• **Data for this exercise**
'''

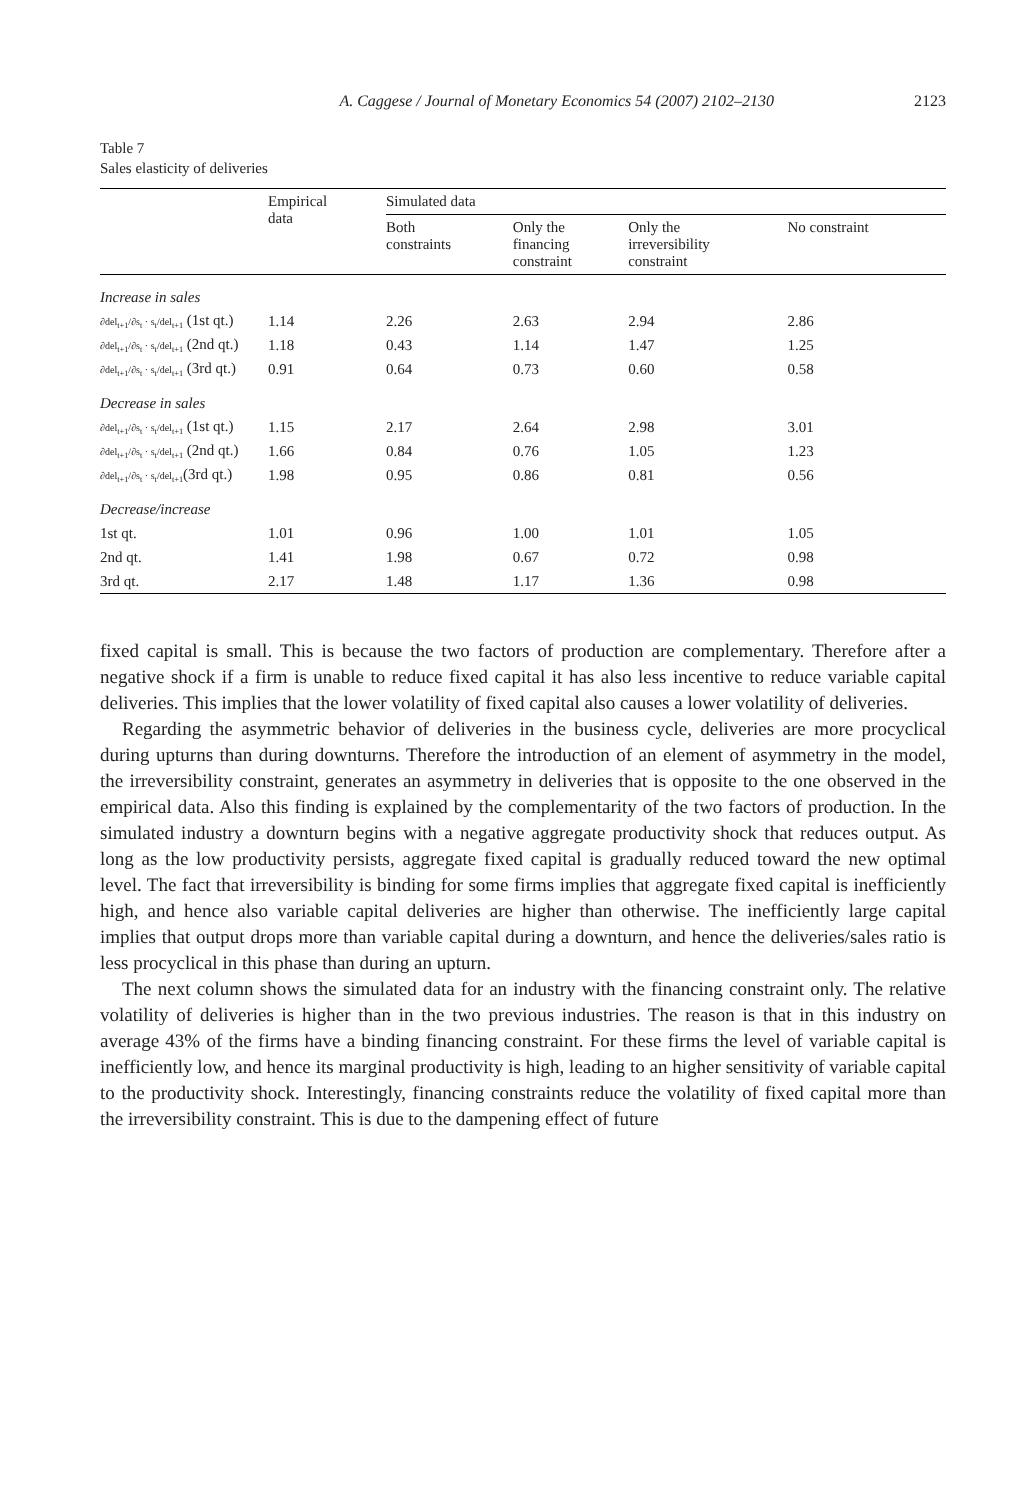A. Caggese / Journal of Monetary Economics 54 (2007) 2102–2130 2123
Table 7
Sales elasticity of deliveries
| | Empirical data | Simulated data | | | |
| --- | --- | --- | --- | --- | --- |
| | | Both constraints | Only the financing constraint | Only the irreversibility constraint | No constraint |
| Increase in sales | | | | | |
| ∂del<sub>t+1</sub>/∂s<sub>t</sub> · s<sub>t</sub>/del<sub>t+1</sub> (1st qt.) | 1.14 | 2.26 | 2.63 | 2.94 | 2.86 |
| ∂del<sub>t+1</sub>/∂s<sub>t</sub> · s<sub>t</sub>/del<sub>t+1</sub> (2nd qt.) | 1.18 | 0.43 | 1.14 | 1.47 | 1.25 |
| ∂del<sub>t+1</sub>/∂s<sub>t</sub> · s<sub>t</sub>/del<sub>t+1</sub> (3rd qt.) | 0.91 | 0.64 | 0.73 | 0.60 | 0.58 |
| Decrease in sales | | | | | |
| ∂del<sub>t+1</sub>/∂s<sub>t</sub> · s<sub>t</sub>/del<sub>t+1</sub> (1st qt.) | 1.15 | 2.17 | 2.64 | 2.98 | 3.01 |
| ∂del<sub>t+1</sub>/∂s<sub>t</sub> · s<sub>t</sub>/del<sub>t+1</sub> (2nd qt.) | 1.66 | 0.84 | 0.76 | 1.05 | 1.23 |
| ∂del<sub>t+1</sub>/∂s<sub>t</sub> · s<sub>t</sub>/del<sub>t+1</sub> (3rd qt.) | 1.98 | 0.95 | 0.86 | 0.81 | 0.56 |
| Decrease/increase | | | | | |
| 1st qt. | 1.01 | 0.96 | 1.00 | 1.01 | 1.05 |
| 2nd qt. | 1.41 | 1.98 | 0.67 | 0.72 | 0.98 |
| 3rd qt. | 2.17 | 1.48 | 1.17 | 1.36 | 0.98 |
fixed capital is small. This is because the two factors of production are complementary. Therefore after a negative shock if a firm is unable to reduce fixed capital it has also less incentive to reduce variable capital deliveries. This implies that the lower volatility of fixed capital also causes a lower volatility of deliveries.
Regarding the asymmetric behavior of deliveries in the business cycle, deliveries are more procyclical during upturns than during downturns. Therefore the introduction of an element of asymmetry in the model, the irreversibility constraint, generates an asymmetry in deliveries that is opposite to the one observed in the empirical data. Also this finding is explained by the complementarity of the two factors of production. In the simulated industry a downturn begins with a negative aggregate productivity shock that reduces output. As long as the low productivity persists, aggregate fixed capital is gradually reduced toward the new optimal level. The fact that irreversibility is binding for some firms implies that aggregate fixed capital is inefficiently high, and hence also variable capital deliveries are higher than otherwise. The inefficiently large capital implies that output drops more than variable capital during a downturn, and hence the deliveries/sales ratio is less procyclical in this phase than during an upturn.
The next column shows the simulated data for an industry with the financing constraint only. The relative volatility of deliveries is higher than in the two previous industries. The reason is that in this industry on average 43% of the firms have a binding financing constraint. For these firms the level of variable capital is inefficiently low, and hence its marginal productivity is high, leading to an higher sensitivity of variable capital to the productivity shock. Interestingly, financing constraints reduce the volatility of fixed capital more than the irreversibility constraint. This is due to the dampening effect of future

'''
'''

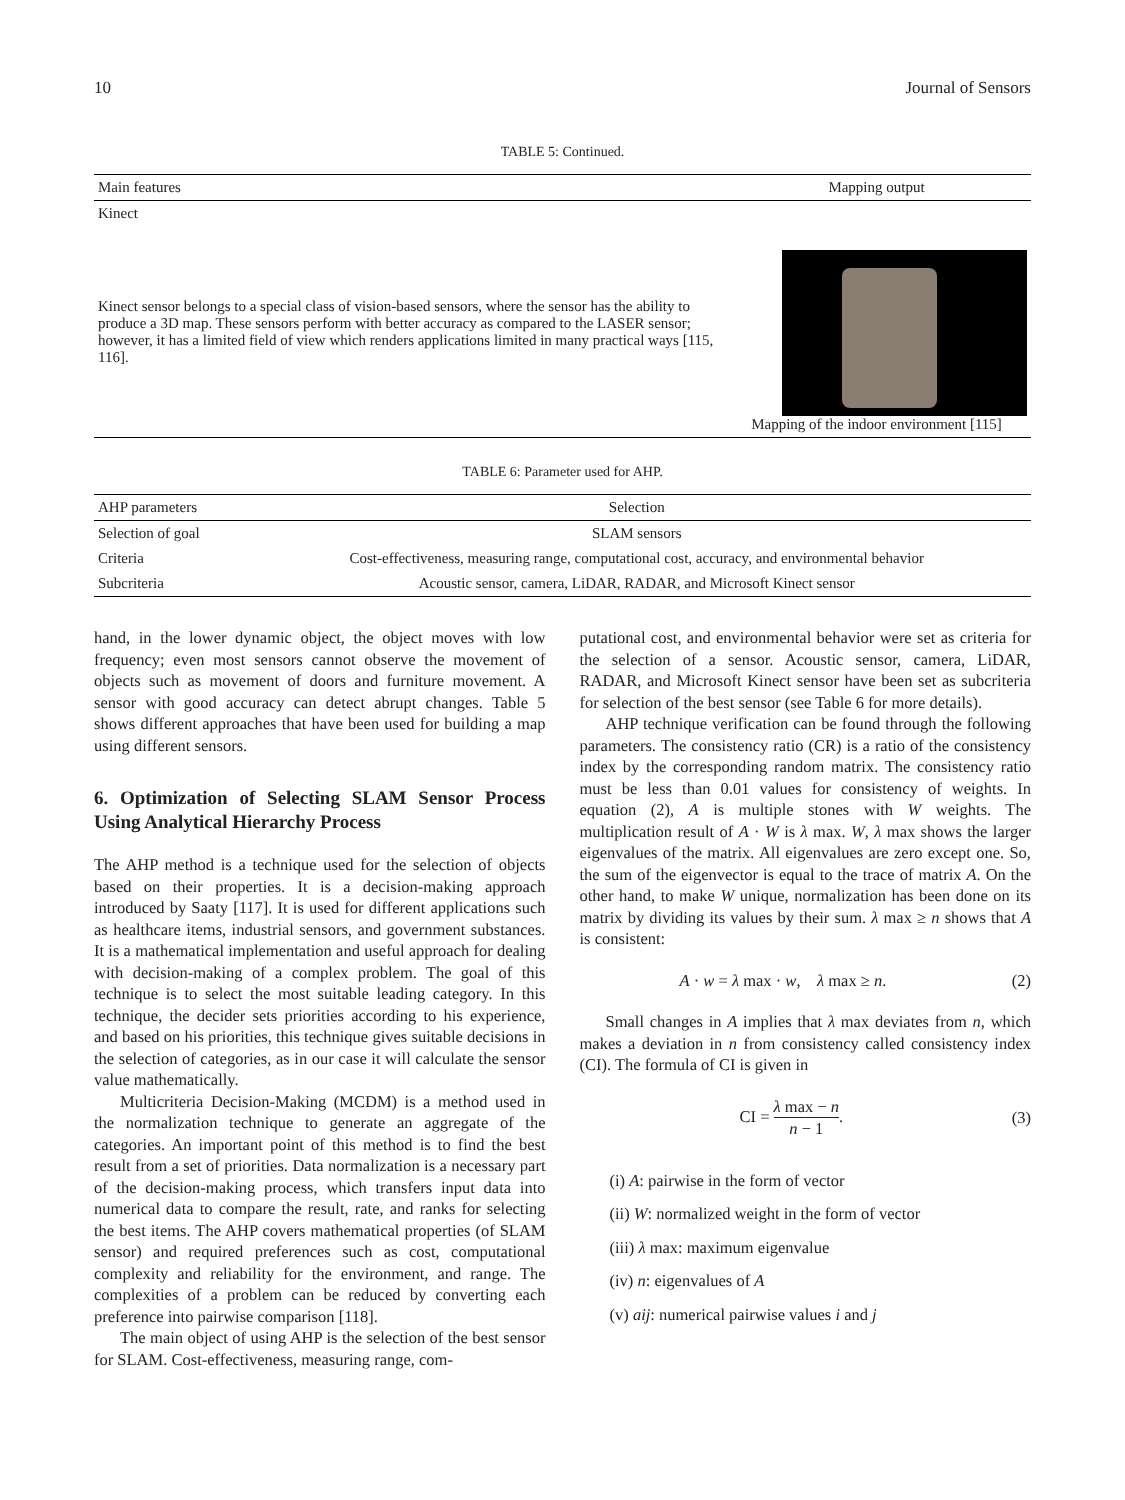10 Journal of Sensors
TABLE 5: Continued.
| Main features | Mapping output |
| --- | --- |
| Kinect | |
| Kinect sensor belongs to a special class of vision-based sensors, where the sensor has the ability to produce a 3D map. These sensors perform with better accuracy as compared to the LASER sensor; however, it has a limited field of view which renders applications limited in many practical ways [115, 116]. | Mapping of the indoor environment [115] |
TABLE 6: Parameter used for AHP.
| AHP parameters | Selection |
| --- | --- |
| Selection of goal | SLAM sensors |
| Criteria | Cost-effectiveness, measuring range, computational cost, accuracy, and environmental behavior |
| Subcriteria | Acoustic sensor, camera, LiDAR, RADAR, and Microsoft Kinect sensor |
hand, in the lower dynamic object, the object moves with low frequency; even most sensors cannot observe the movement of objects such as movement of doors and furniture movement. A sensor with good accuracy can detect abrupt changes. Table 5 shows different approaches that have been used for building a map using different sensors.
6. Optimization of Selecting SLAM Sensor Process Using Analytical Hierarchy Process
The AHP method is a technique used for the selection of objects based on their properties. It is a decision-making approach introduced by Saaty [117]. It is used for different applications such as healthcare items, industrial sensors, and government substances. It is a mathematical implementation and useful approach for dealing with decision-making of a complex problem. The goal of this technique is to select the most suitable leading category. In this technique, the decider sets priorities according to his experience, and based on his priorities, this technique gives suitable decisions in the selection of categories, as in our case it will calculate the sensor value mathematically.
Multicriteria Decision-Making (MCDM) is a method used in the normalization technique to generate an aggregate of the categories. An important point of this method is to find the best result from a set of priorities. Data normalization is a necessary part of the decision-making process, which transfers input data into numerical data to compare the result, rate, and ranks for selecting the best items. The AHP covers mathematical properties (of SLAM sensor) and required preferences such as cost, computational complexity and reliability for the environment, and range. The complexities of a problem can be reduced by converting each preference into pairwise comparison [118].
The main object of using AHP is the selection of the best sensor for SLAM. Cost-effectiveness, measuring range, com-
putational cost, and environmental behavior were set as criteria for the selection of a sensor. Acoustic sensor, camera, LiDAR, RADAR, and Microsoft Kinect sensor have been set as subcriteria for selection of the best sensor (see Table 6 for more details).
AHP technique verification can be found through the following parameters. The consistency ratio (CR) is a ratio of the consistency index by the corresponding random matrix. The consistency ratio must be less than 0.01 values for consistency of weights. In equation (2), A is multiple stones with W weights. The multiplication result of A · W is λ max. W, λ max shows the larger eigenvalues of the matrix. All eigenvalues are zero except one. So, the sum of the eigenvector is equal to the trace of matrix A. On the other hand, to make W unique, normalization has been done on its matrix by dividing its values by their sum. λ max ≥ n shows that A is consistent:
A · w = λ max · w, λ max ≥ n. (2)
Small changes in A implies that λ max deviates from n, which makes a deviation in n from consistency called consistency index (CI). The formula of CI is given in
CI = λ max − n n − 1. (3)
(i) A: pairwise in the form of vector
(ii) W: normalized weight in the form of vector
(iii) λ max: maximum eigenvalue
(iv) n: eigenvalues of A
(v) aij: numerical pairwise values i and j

'''

• **Your instructions**
Word for word, restate the lines of the listing above starting at the line with "parameters | Selection |" and ending at the line with "Kinect sensor |", and nothing outside them.

• **Answer for this exercise**
| AHP parameters | Selection |
| --- | --- |
| Selection of goal | SLAM sensors |
| Criteria | Cost-effectiveness, measuring range, computational cost, accuracy, and environmental behavior |
| Subcriteria | Acoustic sensor, camera, LiDAR, RADAR, and Microsoft Kinect sensor |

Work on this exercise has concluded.